§ **Compito assegnato 1**
Nell'estratto sulle sculture di Gennaro Di Giovannantonio, in quale legno sono realizzati i "figli di carbonai"?

§ **Estratto del testo**

Giornalista e Critico d’Arte. Franco Riccomini: “I Luoghi degli Stati d’Animo”. Montale (PR). 2005.


Gennaro Di Giovannantonio non è arrivato all’arte per casualità ma per una precisa volontà operativa che sgorga da una fervida immaginazione legata peraltro a filo doppio della realtà di una civiltà mitica recuperata dalla memoria e piegata poi alla sua interpretazione. Le sue sculture lignee, sulle quali talvolta intervengono materiali mobili come il ferro e l’oro, raccontano spesso la storia della sua terra osco-sannita che egli ha studiato all’inizio con la vocazione dello storico, del ricercatore della cultura contadina che è alla base di un’economia “povera” solo in apparenza, perché è da quel mondo di economia disperata che iniziano le trasformazioni, i cambiamenti che portano ad una civiltà che sembra più evoluta ma che nella sostanza ha perso e perde la matrice di “luogo”. Sul filo di quella sottile filosofia di vita scorrono le ricerche di Di Giovannantonio nelle cui sculture riaffiorano i richiami, i simboli antropologici che fanno parte della storia del mondo. Con tutto il carico delle inquietudini e delle gratificazioni, bagaglio di ognuno di noi e che, in un gioco quasi di altalena, corrispondono ai nostri stati d’animo, sempre orientati verso quel diritto alla felicità che ci “sarebbe” dovuto. ….Ed eccoli i “figli di carbonai” in castagno locale, allineati secondo l’ordine di età , un’idea scaturita da una foto recente riproposta con un manufatto artistico di effetto stilistico notevole, in bilico tra realtà e astrazione; e accanto simboli, metamorfosi, guerrieri, solarità, struzzi in amore, paesaggi fluviali che sembrano tutti estratti dalla civiltà africana che peraltro è stata speso alla base di ricerche anche attuali. Ma c’è anche, forte, il richiamo della sua terra: una “infanzia negata” con giovani contadini che portano una gerla piena di spighe di grano, e altre immagini del mondo rurale.

(Record provenienti da una fonte di dati)
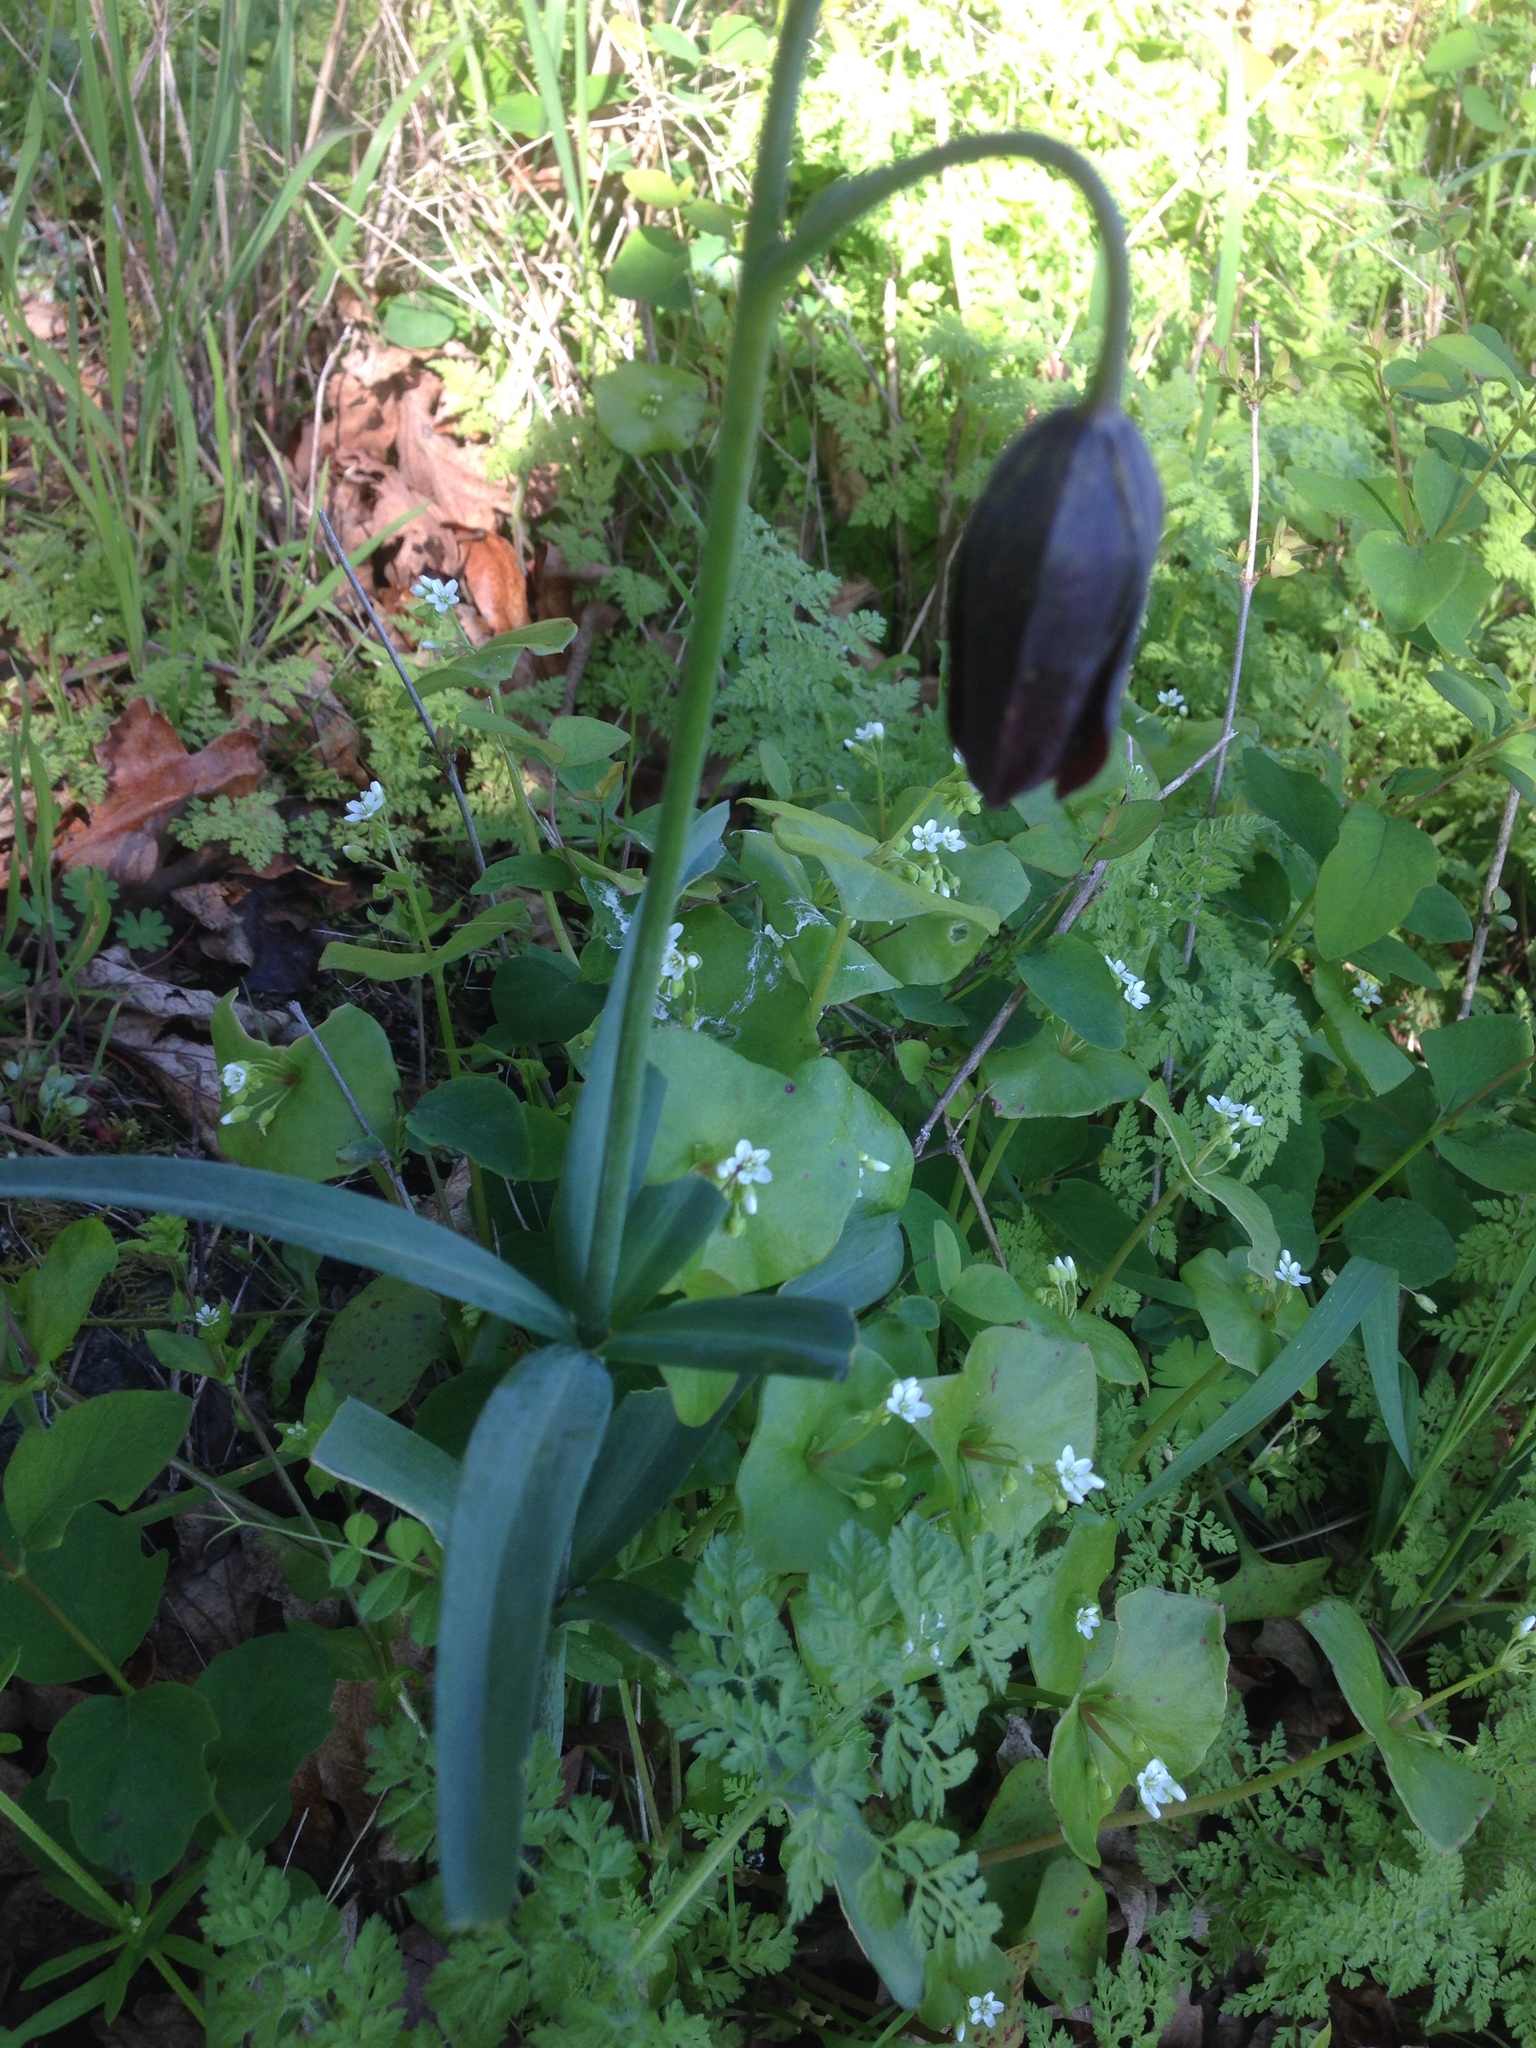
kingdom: Plantae
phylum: Tracheophyta
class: Liliopsida
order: Liliales
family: Liliaceae
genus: Fritillaria
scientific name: Fritillaria affinis
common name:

§ **Compito assegnato 2**
Nei record, riscrivi le righe dalla riga contenente "phylum: Tracheophyta" fino alla fine dei record, estremi inclusi. Sostituisci "common name" con "nome comune" e lascia invariato tutto il resto.

§ **Risposta 1**
In castagno locale.

§ **Risposta 2**
phylum: Tracheophyta
class: Liliopsida
order: Liliales
family: Liliaceae
genus: Fritillaria
scientific name: Fritillaria affinis
nome comune:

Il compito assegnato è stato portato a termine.